What to work on:
Would you return the data below exactly as it stands, with every picture left out?

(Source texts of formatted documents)
- Opening Delimiter -
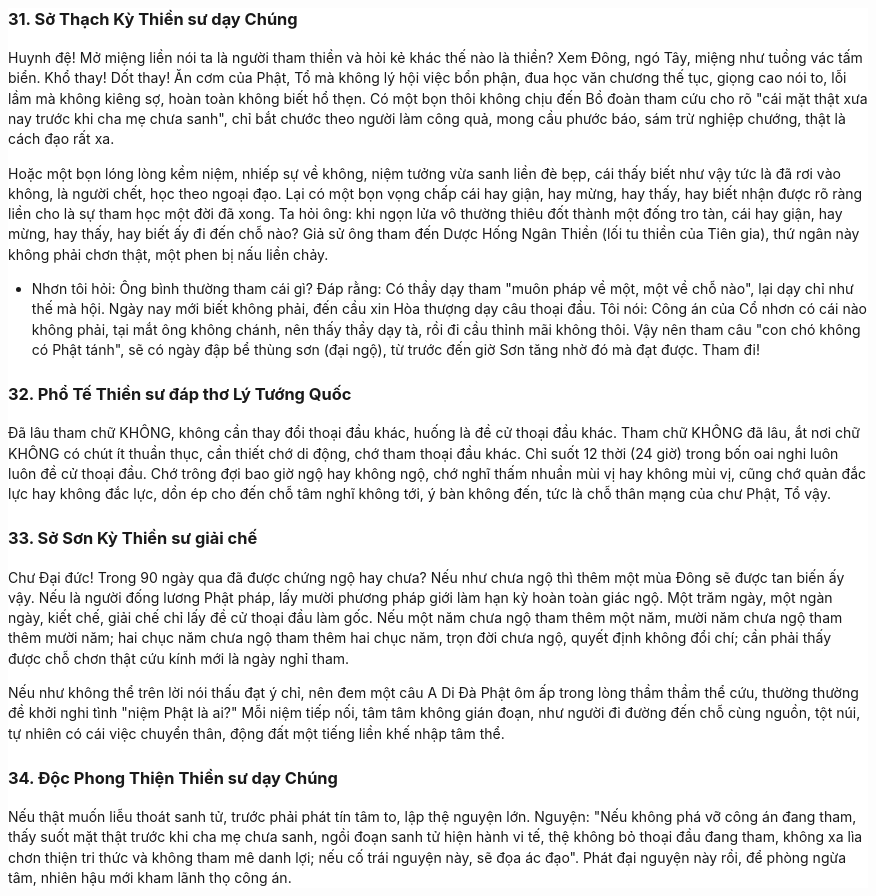 ### 31. Sở Thạch Kỳ Thiền sư dạy Chúng

Huynh đệ! Mở miệng liền nói ta là người tham thiền và hỏi kẻ khác thế nào là thiền? Xem Đông, ngó Tây, miệng như tuồng vác tấm biển. Khổ thay! Dốt thay! Ăn cơm của Phật, Tổ mà không lý hội việc bổn phận, đua học văn chương thế tục, giọng cao nói to, lỗi lầm mà không kiêng sợ, hoàn toàn không biết hổ thẹn. Có một bọn thôi không chịu đến Bồ đoàn tham cứu cho rõ "cái mặt thật xưa nay trước khi cha mẹ chưa sanh", chỉ bắt chước theo người làm công quả, mong cầu phước báo, sám trừ nghiệp chướng, thật là cách đạo rất xa.

Hoặc một bọn lóng lòng kềm niệm, nhiếp sự về không, niệm tưởng vừa sanh liền đè bẹp, cái thấy biết như vậy tức là đã rơi vào không, là người chết, học theo ngoại đạo. Lại có một bọn vọng chấp cái hay giận, hay mừng, hay thấy, hay biết nhận được rõ ràng liền cho là sự tham học một đời đã xong. Ta hỏi ông: khi ngọn lửa vô thường thiêu đốt thành một đống tro tàn, cái hay giận, hay mừng, hay thấy, hay biết ấy đi đến chỗ nào? Giả sử ông tham đến Dược Hống Ngân Thiền (lối tu thiền của Tiên gia), thứ ngân này không phải chơn thật, một phen bị nấu liền chảy.

- Nhơn tôi hỏi: Ông bình thường tham cái gì? Đáp rằng: Có thầy dạy tham "muôn pháp về một, một về chỗ nào", lại dạy chỉ như thế mà hội. Ngày nay mới biết không phải, đến cầu xin Hòa thượng dạy câu thoại đầu. Tôi nói: Công án của Cổ nhơn có cái nào không phải, tại mắt ông không chánh, nên thấy thầy dạy tà, rồi đi cầu thỉnh mãi không thôi. Vậy nên tham câu "con chó không có Phật tánh", sẽ có ngày đập bể thùng sơn (đại ngộ), từ trước đến giờ Sơn tăng nhờ đó mà đạt được. Tham đi!

### 32. Phổ Tế Thiền sư đáp thơ Lý Tướng Quốc

Đã lâu tham chữ KHÔNG, không cần thay đổi thoại đầu khác, huống là đề cử thoại đầu khác. Tham chữ KHÔNG đã lâu, ắt nơi chữ KHÔNG có chút ít thuần thục, cần thiết chớ di động, chớ tham thoại đầu khác. Chỉ suốt 12 thời (24 giờ) trong bốn oai nghi luôn luôn đề cử thoại đầu. Chớ trông đợi bao giờ ngộ hay không ngộ, chớ nghĩ thấm nhuần mùi vị hay không mùi vị, cũng chớ quản đắc lực hay không đắc lực, dồn ép cho đến chỗ tâm nghĩ không tới, ý bàn không đến, tức là chỗ thân mạng của chư Phật, Tổ vậy.

### 33. Sở Sơn Kỳ Thiền sư giải chế

Chư Đại đức! Trong 90 ngày qua đã được chứng ngộ hay chưa? Nếu như chưa ngộ thì thêm một mùa Đông sẽ được tan biến ấy vậy. 
Nếu là người đống lương Phật pháp, lấy mười phương pháp giới làm hạn kỳ hoàn toàn giác ngộ. Một trăm ngày, một ngàn ngày, kiết chế, giải chế chỉ lấy đề cử thoại đầu làm gốc. Nếu một năm chưa ngộ tham thêm một năm, mười năm chưa ngộ tham thêm mười năm; hai chục năm chưa ngộ tham thêm hai chục năm, trọn đời chưa ngộ, quyết định không đổi chí; cần phải thấy được chỗ chơn thật cứu kính mới là ngày nghỉ tham.

Nếu như không thể trên lời nói thấu đạt ý chỉ, nên đem một câu A Di Đà Phật ôm ấp trong lòng thầm thầm thể cứu, thường thường đề khởi nghi tình "niệm Phật là ai?" Mỗi niệm tiếp nối, tâm tâm không gián đoạn, như người đi đường đến chỗ cùng nguồn, tột núi, tự nhiên có cái việc chuyển thân, động đất một tiếng liền khế nhập tâm thể.

### 34. Độc Phong Thiện Thiền sư dạy Chúng

Nếu thật muốn liễu thoát sanh tử, trước phải phát tín tâm to, lập thệ nguyện lớn. 
Nguyện: "Nếu không phá vỡ công án đang tham, thấy suốt mặt thật trước khi cha mẹ chưa sanh, ngồi đoạn sanh tử hiện hành vi tế, thệ không bỏ thoại đầu đang tham, không xa lìa chơn thiện tri thức và không tham mê danh lợi; nếu cố trái nguyện này, sẽ đọa ác đạo". Phát đại nguyện này rồi, để phòng ngừa tâm, nhiên hậu mới kham lãnh thọ công án.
- Closing Delimiter -
The completed task:
 ### 31. Sở Thạch Kỳ Thiền sư dạy Chúng

Huynh đệ! Mở miệng liền nói ta là người tham thiền và hỏi kẻ khác thế nào là thiền? Xem Đông, ngó Tây, miệng như tuồng vác tấm biển. Khổ thay! Dốt thay! Ăn cơm của Phật, Tổ mà không lý hội việc bổn phận, đua học văn chương thế tục, giọng cao nói to, lỗi lầm mà không kiêng sợ, hoàn toàn không biết hổ thẹn. Có một bọn thôi không chịu đến Bồ đoàn tham cứu cho rõ "cái mặt thật xưa nay trước khi cha mẹ chưa sanh", chỉ bắt chước theo người làm công quả, mong cầu phước báo, sám trừ nghiệp chướng, thật là cách đạo rất xa.

Hoặc một bọn lóng lòng kềm niệm, nhiếp sự về không, niệm tưởng vừa sanh liền đè bẹp, cái thấy biết như vậy tức là đã rơi vào không, là người chết, học theo ngoại đạo. Lại có một bọn vọng chấp cái hay giận, hay mừng, hay thấy, hay biết nhận được rõ ràng liền cho là sự tham học một đời đã xong. Ta hỏi ông: khi ngọn lửa vô thường thiêu đốt thành một đống tro tàn, cái hay giận, hay mừng, hay thấy, hay biết ấy đi đến chỗ nào? Giả sử ông tham đến Dược Hống Ngân Thiền (lối tu thiền của Tiên gia), thứ ngân này không phải chơn thật, một phen bị nấu liền chảy.

- Nhơn tôi hỏi: Ông bình thường tham cái gì? Đáp rằng: Có thầy dạy tham "muôn pháp về một, một về chỗ nào", lại dạy chỉ như thế mà hội. Ngày nay mới biết không phải, đến cầu xin Hòa thượng dạy câu thoại đầu. Tôi nói: Công án của Cổ nhơn có cái nào không phải, tại mắt ông không chánh, nên thấy thầy dạy tà, rồi đi cầu thỉnh mãi không thôi. Vậy nên tham câu "con chó không có Phật tánh", sẽ có ngày đập bể thùng sơn (đại ngộ), từ trước đến giờ Sơn tăng nhờ đó mà đạt được. Tham đi!

### 32. Phổ Tế Thiền sư đáp thơ Lý Tướng Quốc

Đã lâu tham chữ KHÔNG, không cần thay đổi thoại đầu khác, huống là đề cử thoại đầu khác. Tham chữ KHÔNG đã lâu, ắt nơi chữ KHÔNG có chút ít thuần thục, cần thiết chớ di động, chớ tham thoại đầu khác. Chỉ suốt 12 thời (24 giờ) trong bốn oai nghi luôn luôn đề cử thoại đầu. Chớ trông đợi bao giờ ngộ hay không ngộ, chớ nghĩ thấm nhuần mùi vị hay không mùi vị, cũng chớ quản đắc lực hay không đắc lực, dồn ép cho đến chỗ tâm nghĩ không tới, ý bàn không đến, tức là chỗ thân mạng của chư Phật, Tổ vậy.

### 33. Sở Sơn Kỳ Thiền sư giải chế

Chư Đại đức! Trong 90 ngày qua đã được chứng ngộ hay chưa? Nếu như chưa ngộ thì thêm một mùa Đông sẽ được tan biến ấy vậy. 
Nếu là người đống lương Phật pháp, lấy mười phương pháp giới làm hạn kỳ hoàn toàn giác ngộ. Một trăm ngày, một ngàn ngày, kiết chế, giải chế chỉ lấy đề cử thoại đầu làm gốc. Nếu một năm chưa ngộ tham thêm một năm, mười năm chưa ngộ tham thêm mười năm; hai chục năm chưa ngộ tham thêm hai chục năm, trọn đời chưa ngộ, quyết định không đổi chí; cần phải thấy được chỗ chơn thật cứu kính mới là ngày nghỉ tham.

Nếu như không thể trên lời nói thấu đạt ý chỉ, nên đem một câu A Di Đà Phật ôm ấp trong lòng thầm thầm thể cứu, thường thường đề khởi nghi tình "niệm Phật là ai?" Mỗi niệm tiếp nối, tâm tâm không gián đoạn, như người đi đường đến chỗ cùng nguồn, tột núi, tự nhiên có cái việc chuyển thân, động đất một tiếng liền khế nhập tâm thể.

### 34. Độc Phong Thiện Thiền sư dạy Chúng

Nếu thật muốn liễu thoát sanh tử, trước phải phát tín tâm to, lập thệ nguyện lớn. 
Nguyện: "Nếu không phá vỡ công án đang tham, thấy suốt mặt thật trước khi cha mẹ chưa sanh, ngồi đoạn sanh tử hiện hành vi tế, thệ không bỏ thoại đầu đang tham, không xa lìa chơn thiện tri thức và không tham mê danh lợi; nếu cố trái nguyện này, sẽ đọa ác đạo". Phát đại nguyện này rồi, để phòng ngừa tâm, nhiên hậu mới kham lãnh thọ công án.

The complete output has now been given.